Copy each of the rows below word for word, keeping every line in its original order.
___ Material supplied ___
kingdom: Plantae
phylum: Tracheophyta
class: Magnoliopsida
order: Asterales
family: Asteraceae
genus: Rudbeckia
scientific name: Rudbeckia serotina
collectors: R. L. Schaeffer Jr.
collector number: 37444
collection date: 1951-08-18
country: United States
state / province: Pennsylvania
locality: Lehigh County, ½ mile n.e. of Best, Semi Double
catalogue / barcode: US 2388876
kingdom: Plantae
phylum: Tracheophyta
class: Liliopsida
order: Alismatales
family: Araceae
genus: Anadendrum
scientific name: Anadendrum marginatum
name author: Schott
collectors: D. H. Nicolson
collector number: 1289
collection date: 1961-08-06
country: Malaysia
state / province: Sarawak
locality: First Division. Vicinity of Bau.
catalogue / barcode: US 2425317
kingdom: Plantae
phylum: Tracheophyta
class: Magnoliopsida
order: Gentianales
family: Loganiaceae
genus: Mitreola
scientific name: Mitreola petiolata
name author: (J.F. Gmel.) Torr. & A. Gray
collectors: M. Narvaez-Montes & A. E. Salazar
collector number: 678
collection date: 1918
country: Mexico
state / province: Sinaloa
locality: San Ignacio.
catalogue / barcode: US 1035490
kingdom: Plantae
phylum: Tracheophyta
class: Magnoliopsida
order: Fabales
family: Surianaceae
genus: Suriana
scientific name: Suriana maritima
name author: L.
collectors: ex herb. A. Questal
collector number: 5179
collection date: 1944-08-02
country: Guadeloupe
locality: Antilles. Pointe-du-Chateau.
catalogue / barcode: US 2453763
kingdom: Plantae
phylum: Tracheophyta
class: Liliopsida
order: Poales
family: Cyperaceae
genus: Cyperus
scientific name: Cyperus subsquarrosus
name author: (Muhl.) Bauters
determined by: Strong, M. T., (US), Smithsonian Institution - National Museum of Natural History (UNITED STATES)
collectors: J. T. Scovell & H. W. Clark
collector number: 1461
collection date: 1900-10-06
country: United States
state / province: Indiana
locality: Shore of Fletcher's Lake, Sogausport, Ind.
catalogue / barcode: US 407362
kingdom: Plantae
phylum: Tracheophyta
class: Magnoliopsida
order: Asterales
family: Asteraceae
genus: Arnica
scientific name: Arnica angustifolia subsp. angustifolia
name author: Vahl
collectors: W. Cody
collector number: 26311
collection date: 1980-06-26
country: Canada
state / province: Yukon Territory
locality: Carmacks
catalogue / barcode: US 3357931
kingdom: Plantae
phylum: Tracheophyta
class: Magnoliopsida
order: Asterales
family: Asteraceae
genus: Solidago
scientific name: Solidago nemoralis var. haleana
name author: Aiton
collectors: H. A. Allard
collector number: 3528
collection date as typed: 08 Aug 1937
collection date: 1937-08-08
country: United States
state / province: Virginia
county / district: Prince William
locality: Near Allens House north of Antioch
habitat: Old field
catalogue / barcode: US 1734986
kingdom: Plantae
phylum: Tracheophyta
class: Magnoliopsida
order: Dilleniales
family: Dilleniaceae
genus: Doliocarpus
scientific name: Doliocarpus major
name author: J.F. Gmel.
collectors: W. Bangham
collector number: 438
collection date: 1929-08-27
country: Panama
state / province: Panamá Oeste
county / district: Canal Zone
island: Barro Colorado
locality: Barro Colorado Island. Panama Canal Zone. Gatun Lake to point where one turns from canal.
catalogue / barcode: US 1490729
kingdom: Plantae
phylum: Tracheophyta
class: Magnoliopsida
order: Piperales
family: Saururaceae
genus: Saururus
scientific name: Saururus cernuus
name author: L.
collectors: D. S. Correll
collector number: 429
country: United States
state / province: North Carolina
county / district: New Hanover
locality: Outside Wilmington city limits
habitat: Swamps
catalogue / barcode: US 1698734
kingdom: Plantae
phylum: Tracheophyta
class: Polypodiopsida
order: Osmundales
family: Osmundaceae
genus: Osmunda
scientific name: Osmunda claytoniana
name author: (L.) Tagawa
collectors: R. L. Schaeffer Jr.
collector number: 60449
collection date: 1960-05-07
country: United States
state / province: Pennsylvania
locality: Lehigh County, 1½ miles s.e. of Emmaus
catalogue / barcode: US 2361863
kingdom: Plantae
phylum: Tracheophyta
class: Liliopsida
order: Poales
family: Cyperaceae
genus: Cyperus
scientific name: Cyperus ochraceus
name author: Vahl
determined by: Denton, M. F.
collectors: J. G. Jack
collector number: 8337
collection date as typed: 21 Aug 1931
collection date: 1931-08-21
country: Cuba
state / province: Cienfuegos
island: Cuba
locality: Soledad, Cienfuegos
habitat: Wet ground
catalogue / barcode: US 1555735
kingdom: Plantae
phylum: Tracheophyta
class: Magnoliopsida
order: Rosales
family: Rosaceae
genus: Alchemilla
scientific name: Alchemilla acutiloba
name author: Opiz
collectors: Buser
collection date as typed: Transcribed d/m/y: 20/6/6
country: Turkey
___
— Result of this exercise —
kingdom: Plantae
phylum: Tracheophyta
class: Magnoliopsida
order: Asterales
family: Asteraceae
genus: Rudbeckia
scientific name: Rudbeckia serotina
collectors: R. L. Schaeffer Jr.
collector number: 37444
collection date: 1951-08-18
country: United States
state / province: Pennsylvania
locality: Lehigh County, ½ mile n.e. of Best, Semi Double
catalogue / barcode: US 2388876
kingdom: Plantae
phylum: Tracheophyta
class: Liliopsida
order: Alismatales
family: Araceae
genus: Anadendrum
scientific name: Anadendrum marginatum
name author: Schott
collectors: D. H. Nicolson
collector number: 1289
collection date: 1961-08-06
country: Malaysia
state / province: Sarawak
locality: First Division. Vicinity of Bau.
catalogue / barcode: US 2425317
kingdom: Plantae
phylum: Tracheophyta
class: Magnoliopsida
order: Gentianales
family: Loganiaceae
genus: Mitreola
scientific name: Mitreola petiolata
name author: (J.F. Gmel.) Torr. & A. Gray
collectors: M. Narvaez-Montes & A. E. Salazar
collector number: 678
collection date: 1918
country: Mexico
state / province: Sinaloa
locality: San Ignacio.
catalogue / barcode: US 1035490
kingdom: Plantae
phylum: Tracheophyta
class: Magnoliopsida
order: Fabales
family: Surianaceae
genus: Suriana
scientific name: Suriana maritima
name author: L.
collectors: ex herb. A. Questal
collector number: 5179
collection date: 1944-08-02
country: Guadeloupe
locality: Antilles. Pointe-du-Chateau.
catalogue / barcode: US 2453763
kingdom: Plantae
phylum: Tracheophyta
class: Liliopsida
order: Poales
family: Cyperaceae
genus: Cyperus
scientific name: Cyperus subsquarrosus
name author: (Muhl.) Bauters
determined by: Strong, M. T., (US), Smithsonian Institution - National Museum of Natural History (UNITED STATES)
collectors: J. T. Scovell & H. W. Clark
collector number: 1461
collection date: 1900-10-06
country: United States
state / province: Indiana
locality: Shore of Fletcher's Lake, Sogausport, Ind.
catalogue / barcode: US 407362
kingdom: Plantae
phylum: Tracheophyta
class: Magnoliopsida
order: Asterales
family: Asteraceae
genus: Arnica
scientific name: Arnica angustifolia subsp. angustifolia
name author: Vahl
collectors: W. Cody
collector number: 26311
collection date: 1980-06-26
country: Canada
state / province: Yukon Territory
locality: Carmacks
catalogue / barcode: US 3357931
kingdom: Plantae
phylum: Tracheophyta
class: Magnoliopsida
order: Asterales
family: Asteraceae
genus: Solidago
scientific name: Solidago nemoralis var. haleana
name author: Aiton
collectors: H. A. Allard
collector number: 3528
collection date as typed: 08 Aug 1937
collection date: 1937-08-08
country: United States
state / province: Virginia
county / district: Prince William
locality: Near Allens House north of Antioch
habitat: Old field
catalogue / barcode: US 1734986
kingdom: Plantae
phylum: Tracheophyta
class: Magnoliopsida
order: Dilleniales
family: Dilleniaceae
genus: Doliocarpus
scientific name: Doliocarpus major
name author: J.F. Gmel.
collectors: W. Bangham
collector number: 438
collection date: 1929-08-27
country: Panama
state / province: Panamá Oeste
county / district: Canal Zone
island: Barro Colorado
locality: Barro Colorado Island. Panama Canal Zone. Gatun Lake to point where one turns from canal.
catalogue / barcode: US 1490729
kingdom: Plantae
phylum: Tracheophyta
class: Magnoliopsida
order: Piperales
family: Saururaceae
genus: Saururus
scientific name: Saururus cernuus
name author: L.
collectors: D. S. Correll
collector number: 429
country: United States
state / province: North Carolina
county / district: New Hanover
locality: Outside Wilmington city limits
habitat: Swamps
catalogue / barcode: US 1698734
kingdom: Plantae
phylum: Tracheophyta
class: Polypodiopsida
order: Osmundales
family: Osmundaceae
genus: Osmunda
scientific name: Osmunda claytoniana
name author: (L.) Tagawa
collectors: R. L. Schaeffer Jr.
collector number: 60449
collection date: 1960-05-07
country: United States
state / province: Pennsylvania
locality: Lehigh County, 1½ miles s.e. of Emmaus
catalogue / barcode: US 2361863
kingdom: Plantae
phylum: Tracheophyta
class: Liliopsida
order: Poales
family: Cyperaceae
genus: Cyperus
scientific name: Cyperus ochraceus
name author: Vahl
determined by: Denton, M. F.
collectors: J. G. Jack
collector number: 8337
collection date as typed: 21 Aug 1931
collection date: 1931-08-21
country: Cuba
state / province: Cienfuegos
island: Cuba
locality: Soledad, Cienfuegos
habitat: Wet ground
catalogue / barcode: US 1555735
kingdom: Plantae
phylum: Tracheophyta
class: Magnoliopsida
order: Rosales
family: Rosaceae
genus: Alchemilla
scientific name: Alchemilla acutiloba
name author: Opiz
collectors: Buser
collection date as typed: Transcribed d/m/y: 20/6/6
country: Turkey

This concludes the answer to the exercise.